One of the most important things I focus on is how easy it is to modify the original app once you get user feedback that indicates some of your original assumptions are wrong--that is, you need new features or to change the way implemented features work.
So I am very interested in how the test suite will help or hurt this. Will having the tests allow quick reworking with confidence? Or will changing the features break the tests so badly that the tests are effectively broken, causing more work rather than less?
First of all, it doesn't make too much sense to test everything, every single method, every single LOC etc. Your time's so valuable you should focus on things that are critical to the application, or pretty complicated. Testing whether 1.equal?(1) is not.
As you noticed, tests can limit your ability to incorporate changes quickly. I believe that more tests you have, less free you're to modify the code without a risk of breaking the tests set. This is about finding the gold equilibrium.

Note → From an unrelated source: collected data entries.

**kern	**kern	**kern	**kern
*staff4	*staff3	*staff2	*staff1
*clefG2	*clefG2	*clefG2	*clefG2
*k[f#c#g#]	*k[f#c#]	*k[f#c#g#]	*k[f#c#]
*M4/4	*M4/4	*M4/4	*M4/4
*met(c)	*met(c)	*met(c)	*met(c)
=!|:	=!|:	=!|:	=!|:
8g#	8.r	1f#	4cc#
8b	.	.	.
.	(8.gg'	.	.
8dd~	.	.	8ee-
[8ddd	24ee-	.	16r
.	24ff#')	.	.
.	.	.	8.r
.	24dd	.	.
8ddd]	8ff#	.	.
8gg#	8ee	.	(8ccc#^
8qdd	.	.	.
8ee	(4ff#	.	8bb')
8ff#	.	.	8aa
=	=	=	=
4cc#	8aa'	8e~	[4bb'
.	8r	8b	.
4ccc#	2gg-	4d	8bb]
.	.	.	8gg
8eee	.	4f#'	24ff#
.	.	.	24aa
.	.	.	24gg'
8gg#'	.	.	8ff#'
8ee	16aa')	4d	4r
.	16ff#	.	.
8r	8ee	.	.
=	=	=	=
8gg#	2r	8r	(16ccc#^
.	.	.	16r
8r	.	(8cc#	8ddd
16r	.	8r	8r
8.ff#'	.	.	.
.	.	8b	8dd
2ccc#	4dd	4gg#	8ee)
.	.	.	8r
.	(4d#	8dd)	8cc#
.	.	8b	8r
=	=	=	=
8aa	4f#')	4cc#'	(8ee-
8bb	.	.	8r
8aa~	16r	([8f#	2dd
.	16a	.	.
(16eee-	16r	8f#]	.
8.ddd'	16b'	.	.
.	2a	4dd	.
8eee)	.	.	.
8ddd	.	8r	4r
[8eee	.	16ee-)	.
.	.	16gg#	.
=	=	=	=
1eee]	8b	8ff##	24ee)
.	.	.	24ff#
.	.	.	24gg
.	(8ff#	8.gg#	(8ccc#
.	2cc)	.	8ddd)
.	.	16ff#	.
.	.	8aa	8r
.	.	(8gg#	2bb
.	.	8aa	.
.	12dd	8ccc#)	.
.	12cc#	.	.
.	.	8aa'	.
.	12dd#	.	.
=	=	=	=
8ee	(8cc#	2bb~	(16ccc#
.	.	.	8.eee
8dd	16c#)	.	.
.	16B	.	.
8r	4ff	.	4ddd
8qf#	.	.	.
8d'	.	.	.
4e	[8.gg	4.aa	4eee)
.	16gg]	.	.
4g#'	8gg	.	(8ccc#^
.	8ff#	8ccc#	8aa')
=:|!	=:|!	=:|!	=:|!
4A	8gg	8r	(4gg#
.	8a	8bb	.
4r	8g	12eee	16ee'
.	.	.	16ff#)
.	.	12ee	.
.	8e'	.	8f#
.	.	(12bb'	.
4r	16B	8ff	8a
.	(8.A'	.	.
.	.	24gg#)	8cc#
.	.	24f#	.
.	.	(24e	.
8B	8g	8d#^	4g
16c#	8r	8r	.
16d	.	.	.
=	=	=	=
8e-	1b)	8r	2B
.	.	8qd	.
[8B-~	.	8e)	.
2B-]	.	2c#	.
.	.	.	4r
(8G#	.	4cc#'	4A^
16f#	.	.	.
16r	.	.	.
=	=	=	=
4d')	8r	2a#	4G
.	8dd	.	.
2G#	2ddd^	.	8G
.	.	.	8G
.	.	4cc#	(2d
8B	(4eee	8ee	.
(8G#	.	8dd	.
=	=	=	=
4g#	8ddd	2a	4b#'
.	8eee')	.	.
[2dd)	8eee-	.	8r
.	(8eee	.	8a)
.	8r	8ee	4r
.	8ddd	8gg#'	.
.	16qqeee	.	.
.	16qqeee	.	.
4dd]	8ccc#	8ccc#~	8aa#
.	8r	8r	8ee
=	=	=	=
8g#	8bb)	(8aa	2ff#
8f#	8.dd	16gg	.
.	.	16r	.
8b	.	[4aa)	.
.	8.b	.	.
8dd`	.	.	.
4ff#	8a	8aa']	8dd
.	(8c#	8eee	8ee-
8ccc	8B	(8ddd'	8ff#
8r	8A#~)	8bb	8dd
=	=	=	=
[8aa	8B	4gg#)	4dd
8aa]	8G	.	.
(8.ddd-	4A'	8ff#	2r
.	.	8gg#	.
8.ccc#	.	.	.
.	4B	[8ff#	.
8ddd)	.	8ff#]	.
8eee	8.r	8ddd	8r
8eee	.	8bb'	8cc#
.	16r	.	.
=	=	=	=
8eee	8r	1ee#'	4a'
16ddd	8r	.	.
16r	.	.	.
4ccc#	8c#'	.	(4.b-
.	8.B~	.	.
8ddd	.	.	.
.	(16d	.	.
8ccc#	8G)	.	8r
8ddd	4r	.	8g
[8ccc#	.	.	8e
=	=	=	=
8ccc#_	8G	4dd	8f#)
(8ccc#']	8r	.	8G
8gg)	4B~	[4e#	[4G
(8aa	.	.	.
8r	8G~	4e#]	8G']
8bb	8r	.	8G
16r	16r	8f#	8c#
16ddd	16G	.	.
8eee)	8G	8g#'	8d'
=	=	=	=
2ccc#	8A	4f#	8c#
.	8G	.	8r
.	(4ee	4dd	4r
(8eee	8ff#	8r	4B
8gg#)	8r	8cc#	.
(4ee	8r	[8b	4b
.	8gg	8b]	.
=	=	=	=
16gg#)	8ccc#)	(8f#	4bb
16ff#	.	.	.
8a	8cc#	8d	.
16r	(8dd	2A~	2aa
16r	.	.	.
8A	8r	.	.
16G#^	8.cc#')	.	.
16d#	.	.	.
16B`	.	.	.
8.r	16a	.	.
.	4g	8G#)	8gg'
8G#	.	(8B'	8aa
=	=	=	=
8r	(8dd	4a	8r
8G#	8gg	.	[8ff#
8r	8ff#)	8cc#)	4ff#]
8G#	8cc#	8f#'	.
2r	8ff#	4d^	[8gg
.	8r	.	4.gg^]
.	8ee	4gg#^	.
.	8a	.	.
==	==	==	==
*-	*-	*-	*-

In case of Rails, I fanatically follow Fat Model approach, so most of the hard code is in the models. As they change less often than the views or the controllers, their tests tend to live longer, delivering better return on investment.

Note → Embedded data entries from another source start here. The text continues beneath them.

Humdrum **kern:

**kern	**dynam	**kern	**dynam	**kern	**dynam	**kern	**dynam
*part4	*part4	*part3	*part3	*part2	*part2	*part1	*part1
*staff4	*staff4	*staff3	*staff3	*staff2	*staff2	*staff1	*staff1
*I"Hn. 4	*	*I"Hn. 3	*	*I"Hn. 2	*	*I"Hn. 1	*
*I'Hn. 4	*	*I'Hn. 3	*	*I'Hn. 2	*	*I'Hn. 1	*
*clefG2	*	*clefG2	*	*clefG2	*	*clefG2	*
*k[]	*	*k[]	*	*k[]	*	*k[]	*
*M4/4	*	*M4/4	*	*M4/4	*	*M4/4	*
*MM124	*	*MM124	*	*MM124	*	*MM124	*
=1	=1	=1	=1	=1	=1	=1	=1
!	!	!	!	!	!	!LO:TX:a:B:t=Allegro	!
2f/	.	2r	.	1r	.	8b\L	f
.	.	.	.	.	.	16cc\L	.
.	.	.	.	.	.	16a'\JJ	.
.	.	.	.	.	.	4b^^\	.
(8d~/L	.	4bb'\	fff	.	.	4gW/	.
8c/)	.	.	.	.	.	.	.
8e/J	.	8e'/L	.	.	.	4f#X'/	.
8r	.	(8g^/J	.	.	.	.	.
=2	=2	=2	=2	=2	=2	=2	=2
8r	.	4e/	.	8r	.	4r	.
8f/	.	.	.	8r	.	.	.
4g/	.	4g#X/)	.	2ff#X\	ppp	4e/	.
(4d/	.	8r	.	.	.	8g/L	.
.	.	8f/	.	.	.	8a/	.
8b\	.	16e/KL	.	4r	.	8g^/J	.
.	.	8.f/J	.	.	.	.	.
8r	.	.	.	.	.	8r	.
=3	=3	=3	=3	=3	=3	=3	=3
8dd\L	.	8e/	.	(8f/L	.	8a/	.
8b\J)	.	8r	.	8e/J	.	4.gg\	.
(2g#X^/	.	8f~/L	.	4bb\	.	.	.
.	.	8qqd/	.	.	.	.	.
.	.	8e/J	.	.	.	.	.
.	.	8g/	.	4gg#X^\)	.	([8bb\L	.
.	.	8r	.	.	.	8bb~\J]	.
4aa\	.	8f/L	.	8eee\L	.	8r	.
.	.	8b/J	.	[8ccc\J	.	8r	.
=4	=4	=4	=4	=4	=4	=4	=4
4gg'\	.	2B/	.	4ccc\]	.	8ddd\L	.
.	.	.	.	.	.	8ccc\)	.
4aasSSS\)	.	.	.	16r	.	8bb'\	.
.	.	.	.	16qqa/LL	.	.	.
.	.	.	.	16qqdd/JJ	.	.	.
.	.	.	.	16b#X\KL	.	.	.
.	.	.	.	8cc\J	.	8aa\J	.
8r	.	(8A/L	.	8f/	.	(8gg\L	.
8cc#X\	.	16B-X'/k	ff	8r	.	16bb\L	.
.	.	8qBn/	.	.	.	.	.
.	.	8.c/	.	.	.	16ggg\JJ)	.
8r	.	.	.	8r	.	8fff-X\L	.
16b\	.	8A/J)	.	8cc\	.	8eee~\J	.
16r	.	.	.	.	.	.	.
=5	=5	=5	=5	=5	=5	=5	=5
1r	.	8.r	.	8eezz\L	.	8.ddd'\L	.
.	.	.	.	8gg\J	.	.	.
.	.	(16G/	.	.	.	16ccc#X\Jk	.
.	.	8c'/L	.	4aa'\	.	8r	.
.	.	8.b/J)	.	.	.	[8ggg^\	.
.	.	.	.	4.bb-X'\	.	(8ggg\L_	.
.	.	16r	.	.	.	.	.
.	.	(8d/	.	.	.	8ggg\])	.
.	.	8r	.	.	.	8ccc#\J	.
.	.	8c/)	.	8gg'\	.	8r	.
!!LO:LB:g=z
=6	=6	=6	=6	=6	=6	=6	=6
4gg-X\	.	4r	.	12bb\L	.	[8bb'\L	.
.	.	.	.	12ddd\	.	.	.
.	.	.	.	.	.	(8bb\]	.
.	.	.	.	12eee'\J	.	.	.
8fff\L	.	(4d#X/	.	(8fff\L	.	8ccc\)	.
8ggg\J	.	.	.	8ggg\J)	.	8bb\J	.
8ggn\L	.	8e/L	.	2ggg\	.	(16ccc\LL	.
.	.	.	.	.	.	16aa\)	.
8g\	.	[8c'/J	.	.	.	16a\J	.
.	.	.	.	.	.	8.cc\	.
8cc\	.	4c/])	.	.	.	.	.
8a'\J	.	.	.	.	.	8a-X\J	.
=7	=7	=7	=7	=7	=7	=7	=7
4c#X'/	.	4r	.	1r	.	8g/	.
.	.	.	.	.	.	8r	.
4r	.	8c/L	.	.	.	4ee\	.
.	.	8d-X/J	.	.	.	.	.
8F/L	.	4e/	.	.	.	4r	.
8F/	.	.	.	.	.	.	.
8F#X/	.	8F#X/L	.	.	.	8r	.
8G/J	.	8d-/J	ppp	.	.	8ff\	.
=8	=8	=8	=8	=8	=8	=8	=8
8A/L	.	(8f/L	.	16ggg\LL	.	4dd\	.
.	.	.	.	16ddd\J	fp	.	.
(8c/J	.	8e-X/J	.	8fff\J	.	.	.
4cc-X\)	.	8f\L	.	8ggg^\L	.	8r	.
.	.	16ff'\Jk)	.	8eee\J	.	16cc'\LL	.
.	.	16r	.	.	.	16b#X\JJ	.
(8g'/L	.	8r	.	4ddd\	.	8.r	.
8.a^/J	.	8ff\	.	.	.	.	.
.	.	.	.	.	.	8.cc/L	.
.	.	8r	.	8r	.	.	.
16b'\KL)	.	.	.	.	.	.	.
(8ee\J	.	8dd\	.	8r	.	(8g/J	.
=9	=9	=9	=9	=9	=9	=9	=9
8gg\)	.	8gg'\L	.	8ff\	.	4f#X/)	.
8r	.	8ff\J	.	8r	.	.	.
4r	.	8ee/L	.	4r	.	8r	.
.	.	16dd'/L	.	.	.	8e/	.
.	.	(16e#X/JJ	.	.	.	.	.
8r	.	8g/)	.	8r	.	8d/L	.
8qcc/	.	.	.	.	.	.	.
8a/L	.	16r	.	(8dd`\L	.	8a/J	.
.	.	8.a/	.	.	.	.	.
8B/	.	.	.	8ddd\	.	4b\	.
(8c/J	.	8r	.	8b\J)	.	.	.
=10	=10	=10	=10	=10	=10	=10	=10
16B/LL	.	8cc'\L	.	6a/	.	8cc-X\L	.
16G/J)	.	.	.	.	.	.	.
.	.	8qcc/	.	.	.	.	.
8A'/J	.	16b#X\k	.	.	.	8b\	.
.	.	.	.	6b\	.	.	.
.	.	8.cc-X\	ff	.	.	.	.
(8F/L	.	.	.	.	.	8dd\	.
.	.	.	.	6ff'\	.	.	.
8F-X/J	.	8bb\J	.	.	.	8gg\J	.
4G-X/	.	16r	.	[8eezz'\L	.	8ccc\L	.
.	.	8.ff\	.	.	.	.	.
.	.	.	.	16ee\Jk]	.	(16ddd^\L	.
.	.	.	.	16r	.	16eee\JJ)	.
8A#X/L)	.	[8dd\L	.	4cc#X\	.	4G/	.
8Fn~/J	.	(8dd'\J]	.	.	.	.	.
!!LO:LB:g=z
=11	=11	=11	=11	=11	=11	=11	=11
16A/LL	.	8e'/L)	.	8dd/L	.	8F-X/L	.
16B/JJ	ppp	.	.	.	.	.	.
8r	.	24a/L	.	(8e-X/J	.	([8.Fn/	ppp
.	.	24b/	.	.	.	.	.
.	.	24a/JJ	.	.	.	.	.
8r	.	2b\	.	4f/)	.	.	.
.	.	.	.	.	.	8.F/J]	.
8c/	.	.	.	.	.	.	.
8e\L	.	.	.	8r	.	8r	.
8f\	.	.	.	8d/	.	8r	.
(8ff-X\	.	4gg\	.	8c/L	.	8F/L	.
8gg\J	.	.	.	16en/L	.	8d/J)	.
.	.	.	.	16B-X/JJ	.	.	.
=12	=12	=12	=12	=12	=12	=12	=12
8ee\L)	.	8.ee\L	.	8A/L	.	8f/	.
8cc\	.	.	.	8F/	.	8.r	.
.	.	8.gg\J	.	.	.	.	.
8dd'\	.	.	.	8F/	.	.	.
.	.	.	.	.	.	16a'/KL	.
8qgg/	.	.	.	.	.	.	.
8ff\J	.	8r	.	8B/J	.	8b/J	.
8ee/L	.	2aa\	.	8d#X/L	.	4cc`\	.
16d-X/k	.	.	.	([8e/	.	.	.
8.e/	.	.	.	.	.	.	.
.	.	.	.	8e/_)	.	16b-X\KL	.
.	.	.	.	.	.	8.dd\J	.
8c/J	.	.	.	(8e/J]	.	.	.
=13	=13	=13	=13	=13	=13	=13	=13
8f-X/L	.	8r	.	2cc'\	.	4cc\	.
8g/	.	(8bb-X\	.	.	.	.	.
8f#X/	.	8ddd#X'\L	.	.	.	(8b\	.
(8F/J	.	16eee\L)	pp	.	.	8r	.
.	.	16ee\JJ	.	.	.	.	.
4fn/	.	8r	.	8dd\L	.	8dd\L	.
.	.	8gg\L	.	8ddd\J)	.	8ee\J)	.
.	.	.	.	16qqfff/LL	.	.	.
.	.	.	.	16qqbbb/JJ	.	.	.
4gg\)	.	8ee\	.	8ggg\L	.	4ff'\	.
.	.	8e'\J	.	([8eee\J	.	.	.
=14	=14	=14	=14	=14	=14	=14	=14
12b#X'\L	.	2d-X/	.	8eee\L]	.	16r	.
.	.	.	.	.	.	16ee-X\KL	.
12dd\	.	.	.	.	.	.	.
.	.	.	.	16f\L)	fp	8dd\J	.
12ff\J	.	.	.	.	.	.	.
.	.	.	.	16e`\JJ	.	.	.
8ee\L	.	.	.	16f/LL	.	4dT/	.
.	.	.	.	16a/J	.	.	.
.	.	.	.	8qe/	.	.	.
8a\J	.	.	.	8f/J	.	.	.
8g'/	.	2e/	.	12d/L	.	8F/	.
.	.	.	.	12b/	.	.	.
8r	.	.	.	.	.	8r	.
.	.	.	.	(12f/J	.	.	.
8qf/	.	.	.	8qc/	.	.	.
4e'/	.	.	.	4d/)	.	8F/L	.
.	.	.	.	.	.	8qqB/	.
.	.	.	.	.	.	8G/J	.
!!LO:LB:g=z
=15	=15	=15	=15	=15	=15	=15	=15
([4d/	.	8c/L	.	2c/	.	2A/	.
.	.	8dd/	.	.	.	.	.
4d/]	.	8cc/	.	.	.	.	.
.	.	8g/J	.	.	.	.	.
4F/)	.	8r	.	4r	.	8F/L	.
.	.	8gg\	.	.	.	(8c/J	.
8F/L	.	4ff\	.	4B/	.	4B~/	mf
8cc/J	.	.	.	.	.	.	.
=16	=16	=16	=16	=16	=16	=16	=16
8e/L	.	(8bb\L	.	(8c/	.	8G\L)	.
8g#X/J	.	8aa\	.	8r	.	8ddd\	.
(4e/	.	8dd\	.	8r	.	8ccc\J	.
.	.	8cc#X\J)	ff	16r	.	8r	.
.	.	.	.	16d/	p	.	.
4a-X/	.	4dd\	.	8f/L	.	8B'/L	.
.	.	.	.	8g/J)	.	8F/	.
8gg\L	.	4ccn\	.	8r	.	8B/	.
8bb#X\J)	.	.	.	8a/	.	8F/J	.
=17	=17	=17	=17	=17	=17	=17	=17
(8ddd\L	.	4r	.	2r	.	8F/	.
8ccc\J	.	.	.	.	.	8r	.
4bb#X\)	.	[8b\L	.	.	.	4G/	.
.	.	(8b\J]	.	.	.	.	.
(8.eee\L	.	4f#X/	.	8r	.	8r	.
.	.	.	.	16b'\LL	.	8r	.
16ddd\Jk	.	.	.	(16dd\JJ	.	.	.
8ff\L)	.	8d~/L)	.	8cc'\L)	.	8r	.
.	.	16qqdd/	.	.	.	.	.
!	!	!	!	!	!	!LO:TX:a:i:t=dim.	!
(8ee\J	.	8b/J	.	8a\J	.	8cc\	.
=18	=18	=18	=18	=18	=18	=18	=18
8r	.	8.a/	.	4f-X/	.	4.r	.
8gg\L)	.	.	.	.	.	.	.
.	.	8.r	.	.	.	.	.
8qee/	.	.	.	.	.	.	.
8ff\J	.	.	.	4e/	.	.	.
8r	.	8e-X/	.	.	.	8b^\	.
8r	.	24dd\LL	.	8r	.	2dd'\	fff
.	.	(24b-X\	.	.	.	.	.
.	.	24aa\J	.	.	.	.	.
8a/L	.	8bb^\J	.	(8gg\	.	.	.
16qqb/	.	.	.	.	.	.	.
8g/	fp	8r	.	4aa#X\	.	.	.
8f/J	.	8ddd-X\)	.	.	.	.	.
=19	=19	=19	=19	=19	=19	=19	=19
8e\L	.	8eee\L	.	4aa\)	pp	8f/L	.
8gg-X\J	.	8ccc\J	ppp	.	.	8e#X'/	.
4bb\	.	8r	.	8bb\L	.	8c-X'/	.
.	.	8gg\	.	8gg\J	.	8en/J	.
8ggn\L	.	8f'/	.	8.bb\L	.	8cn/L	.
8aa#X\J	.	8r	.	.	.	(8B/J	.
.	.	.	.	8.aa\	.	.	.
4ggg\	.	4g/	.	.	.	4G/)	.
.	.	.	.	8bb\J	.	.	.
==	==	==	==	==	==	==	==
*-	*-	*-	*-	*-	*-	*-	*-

Personally I believe that writing tests is oftenly a very good excuse for not writing the real code, or improving the existing one, especially in case of web applications that are technically mostly trivial.

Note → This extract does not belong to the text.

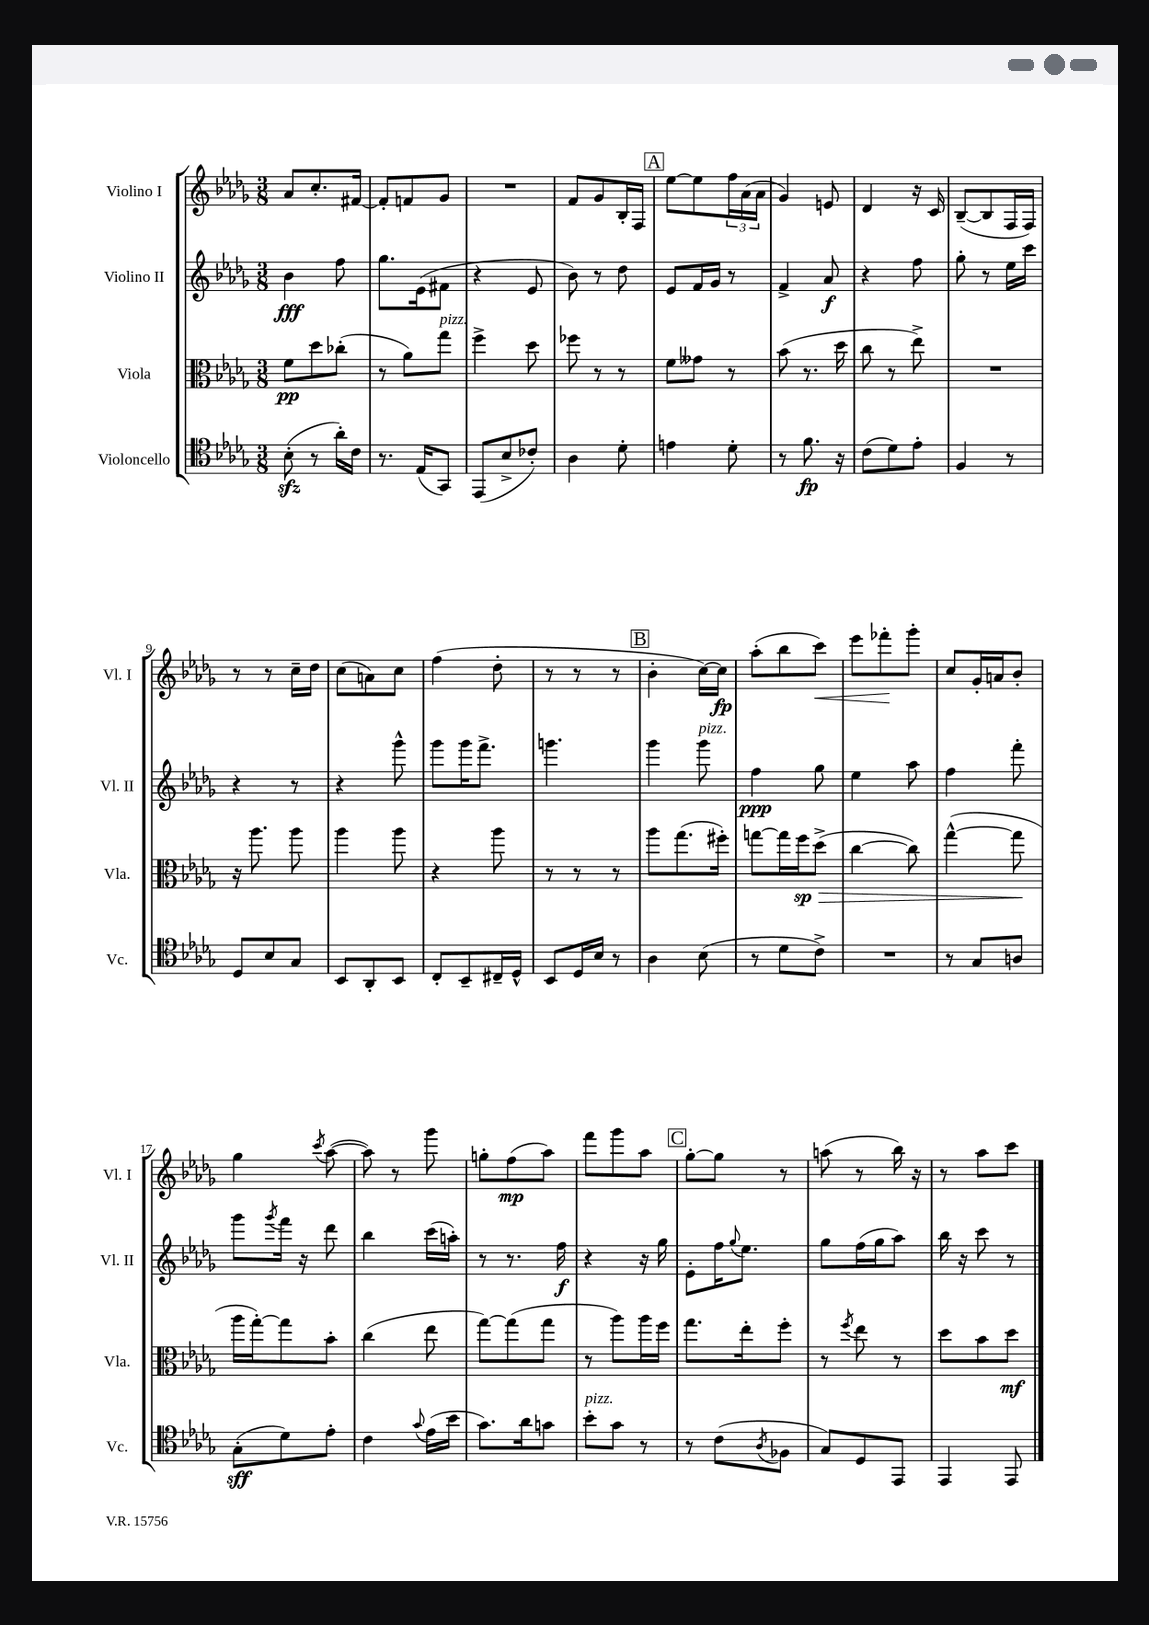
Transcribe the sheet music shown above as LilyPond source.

I often find that the line not covered by any tests is the line with 2 bugs in it. While I rarely get 100% test coverage, it is something I strive for. A line of code that never gets executed is useless.
It hurts in that the tests add inertia to your codebase. Radical changes may require you to cut out portions of tests, for better or worse.
It helps in that, by writing tests first, your code is more testable. And thus less tightly coupled to the rest of your code and easier to change without trashing the whole system. This is the real reason to do TDD: it forces you into doing good design. This is less painful than you might expect in languages that are not Java.
So I am very interested in how the test suite will help or hurt this. Will having the tests allow quick reworking with confidence? Or will changing the features break the tests so badly that the tests are effectively broken, causing more work rather than less?